ExcelParser
takes a non-deterministic approach to parsing .xlsx
files. It allows the customer to not only submit an .xslx
file which they would prefer, but they can insert, delete, and rearange their content in any with a vast degree of feedom and get a reliably populated database. Here is a page explaining what ExcelParser
needs from an .xlsx
file to populate the database.
This java class is responsible for converting from an excel file (.xlsx
),
to our mongo database. This documentation was prepared to walk through how and why we implemented this class the way we did.
In order to use this parser, you will need to setup Apachi POI with your project. To do this, you will need edit your server level build.gradle
file. First, add this line into your dependencies
collection.
compile 'org.apache.poi:poi-ooxml:3.15'
You will then need to refresh gradle. In IntelliJ IDEA, you can go to the gradle window and in the top left, press the blue refresh button, and BAM YOU WIN.
In our constructor we pass in a boolean, test
.
This boolean will change the excel file to our test spreadsheet and populate the database so our excelParser tests know what the outputs should be.
In our main method, the first thing we do is call extractFromXLSX()
.
This method is the only method we use that uses Apache POI.
The back bone for this method is from an Apache POI example that prints all the content from an xlsx
file.
We heavily modified it to put that data in a 2D string array.
When playing around with this first method, we learned some important things:
- The default size for an
xlsx
from a Microsoft Excel document is 1000 rows, and 25 columns. As a consequence, our array is 1000 rows tall, and 25 columns wide, and each non-filled index isnull
. We spend a lot of time shrinking the size of this array. - General 2D array facts, for a 2D array named
cellValues
:
cellValues.length
gives us the height of the arraycellValues[i].length
gives us the length of a given row,i
.
Because most of our 2D array is null at this point, we horizontally collapse the array to get rid of all columns that are just filled with nulls. We could have collapsed both vertically and horizontally at the same time, but for read and write simplicity, we opted for doing each of these steps individually. There are two steps involved in this proccess; locating the column to collapse the array at, and actually collapsing the array.
In the example xlsx
file below, there are three rows that are grayed out. We designate these three rows (rows 1 through 3) as key rows. When collapsing horizontally, we start at row one at the rightmost part of our 2D array. We check to see if any of the three rows in the column are not null. If they are null, we will shift one column to the left and repeat. We keep doing this process until we reach a cell that is not null.
This method starts where collapseHorizontally()
leaves off. Because there is no built in method to trim arrays, let alone 2D arrays, we built one! It simply makes a new 2D array of a size specified by collapseHorizontally()

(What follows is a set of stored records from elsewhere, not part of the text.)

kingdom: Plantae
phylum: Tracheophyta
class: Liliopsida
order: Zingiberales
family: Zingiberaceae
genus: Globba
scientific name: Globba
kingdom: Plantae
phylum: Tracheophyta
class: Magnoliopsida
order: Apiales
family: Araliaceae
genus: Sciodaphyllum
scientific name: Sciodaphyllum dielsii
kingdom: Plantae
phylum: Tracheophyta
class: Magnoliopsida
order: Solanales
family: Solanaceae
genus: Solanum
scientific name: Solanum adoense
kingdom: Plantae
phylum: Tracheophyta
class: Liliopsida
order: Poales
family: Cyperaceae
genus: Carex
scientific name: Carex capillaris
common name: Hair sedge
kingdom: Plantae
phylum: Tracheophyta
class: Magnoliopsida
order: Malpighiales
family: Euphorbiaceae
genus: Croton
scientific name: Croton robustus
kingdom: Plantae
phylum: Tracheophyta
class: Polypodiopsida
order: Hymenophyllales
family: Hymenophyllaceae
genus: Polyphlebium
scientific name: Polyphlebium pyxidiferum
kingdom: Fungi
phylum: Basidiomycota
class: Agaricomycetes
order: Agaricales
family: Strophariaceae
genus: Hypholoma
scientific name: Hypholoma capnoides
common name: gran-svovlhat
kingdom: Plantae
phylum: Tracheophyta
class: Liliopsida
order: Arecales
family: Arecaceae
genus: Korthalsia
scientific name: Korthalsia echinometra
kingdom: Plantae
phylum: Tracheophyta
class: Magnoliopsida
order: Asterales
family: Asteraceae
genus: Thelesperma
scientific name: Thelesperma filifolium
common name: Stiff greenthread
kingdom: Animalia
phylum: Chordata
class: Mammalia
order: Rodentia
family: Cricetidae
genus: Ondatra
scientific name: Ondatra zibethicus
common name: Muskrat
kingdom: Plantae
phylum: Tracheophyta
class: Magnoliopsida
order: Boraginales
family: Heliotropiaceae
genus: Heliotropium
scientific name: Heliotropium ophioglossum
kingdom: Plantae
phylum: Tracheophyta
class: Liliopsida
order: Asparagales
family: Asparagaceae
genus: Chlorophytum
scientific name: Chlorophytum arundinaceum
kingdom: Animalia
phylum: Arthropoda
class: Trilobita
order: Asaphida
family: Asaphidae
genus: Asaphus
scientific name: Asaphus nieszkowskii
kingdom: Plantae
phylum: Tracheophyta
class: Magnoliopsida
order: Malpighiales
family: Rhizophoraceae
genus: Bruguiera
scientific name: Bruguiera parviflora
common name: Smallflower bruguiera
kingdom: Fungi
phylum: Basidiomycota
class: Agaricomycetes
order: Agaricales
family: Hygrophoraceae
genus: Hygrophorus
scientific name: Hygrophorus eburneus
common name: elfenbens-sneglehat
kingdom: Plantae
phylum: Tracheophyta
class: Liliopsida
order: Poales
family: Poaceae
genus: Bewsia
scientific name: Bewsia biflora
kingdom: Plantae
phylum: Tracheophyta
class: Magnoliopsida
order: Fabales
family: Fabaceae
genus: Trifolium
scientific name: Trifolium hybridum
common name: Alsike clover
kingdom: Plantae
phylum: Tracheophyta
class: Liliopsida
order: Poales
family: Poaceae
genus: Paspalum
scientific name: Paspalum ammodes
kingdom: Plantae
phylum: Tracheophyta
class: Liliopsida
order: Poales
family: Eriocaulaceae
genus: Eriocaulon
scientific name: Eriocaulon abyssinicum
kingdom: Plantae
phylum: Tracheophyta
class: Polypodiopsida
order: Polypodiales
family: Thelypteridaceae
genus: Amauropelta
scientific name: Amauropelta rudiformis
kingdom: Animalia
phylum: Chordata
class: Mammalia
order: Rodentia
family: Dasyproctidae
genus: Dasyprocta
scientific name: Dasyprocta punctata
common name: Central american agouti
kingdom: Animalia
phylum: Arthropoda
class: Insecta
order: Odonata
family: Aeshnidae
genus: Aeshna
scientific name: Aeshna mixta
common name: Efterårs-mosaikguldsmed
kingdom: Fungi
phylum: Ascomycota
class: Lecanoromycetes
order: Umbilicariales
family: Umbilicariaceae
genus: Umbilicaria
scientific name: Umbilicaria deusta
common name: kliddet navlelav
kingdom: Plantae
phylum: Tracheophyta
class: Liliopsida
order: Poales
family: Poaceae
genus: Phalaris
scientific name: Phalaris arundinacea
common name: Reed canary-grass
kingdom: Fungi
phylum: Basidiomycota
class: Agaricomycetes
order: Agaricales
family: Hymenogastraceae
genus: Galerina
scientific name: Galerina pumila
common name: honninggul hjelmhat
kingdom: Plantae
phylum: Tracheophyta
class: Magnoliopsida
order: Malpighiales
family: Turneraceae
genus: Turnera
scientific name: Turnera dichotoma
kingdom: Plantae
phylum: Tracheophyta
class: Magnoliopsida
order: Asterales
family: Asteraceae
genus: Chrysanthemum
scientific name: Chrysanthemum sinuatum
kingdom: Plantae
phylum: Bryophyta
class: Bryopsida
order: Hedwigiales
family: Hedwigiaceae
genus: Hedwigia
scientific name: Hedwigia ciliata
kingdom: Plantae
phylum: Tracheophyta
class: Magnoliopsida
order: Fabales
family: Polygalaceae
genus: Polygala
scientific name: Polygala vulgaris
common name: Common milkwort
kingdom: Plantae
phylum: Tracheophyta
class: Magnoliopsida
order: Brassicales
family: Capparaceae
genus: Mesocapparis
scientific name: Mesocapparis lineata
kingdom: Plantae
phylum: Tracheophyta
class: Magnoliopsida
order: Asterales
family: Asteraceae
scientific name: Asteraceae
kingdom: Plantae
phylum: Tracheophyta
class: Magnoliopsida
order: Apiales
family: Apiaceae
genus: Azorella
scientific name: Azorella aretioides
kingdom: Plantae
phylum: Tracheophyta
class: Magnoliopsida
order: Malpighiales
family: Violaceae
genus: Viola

, copies the old array into the new one and returns it.
Vertically collapsing the array is much easier than collapsing it horizontally. We still use two steps to do this process.
Our assumption for finding the vertical collapse point is that column 0
is consistently populated for every row we care about. To find the collapse point, we simply iterate on column 0
from the bottom of the array until we find a non-null cell. We select this index as the collapse point.
Once we know our collapse point we use trimArrayVertically()
in a similar fashion to trimArrayHorizontally()
.
We make a new 2D array as tall as collapseVertically()
specifies and copy the old elements into it.
The method simply iterates through our 2D array and replaces all nulls with empty strings. This prevents any null pointer exceptions in the future.
To do this, we use the getKeys()
method. This method accomplishes two things:
- It dynamically makes a
String[]
of keys. - It filters the keys to match terms defined by the standards commite (eg, # becomes
id
) and not break things.
In order to make a String[]
of keys, we iterate, column by column, through our key rows. For every column, we concatenate all the strings from each cell. In the table below, the key for that column would be Common Name
, in the following table, the key would be HB=Hang BasketC=ContainerW=Wall
.
Common Name |
---|
"" |
"" |
HB=Hang Basket |
---|
C=Container |
W=Wall |
HB=Hang BasketC=ContainerW=Wall
is not a great for users or programmers alike.
There are some points in our project where passing this around can break things. For this reason we filter the keys.
We remove spaces, and equal signs. This is also a good oportunity to make our keys match what is specified by the standards committee. We change keys like #
to id
, and Common Name
to commonName
.
This method starts at row 4
(the first row after the key rows). It works by moving from left to right across each row, and at every cell, adding that cell's value as the value of a hashmap with its corresponding key as the key. The hashmap will be added into a document that gets added directly into the database. After this, the method moves to the next row, and repeats until it is at the bottom of the array.
It is also at this stage that we ignore certain rows that the customer would like ignored. On each row we check for:
- The gardenlocation is empty
- In a column called not included, if there is an
x
If either of these are the case, such as in the following picture, we will not include that row in the database.
And that! Is how you turn any XLSX document into a populating database!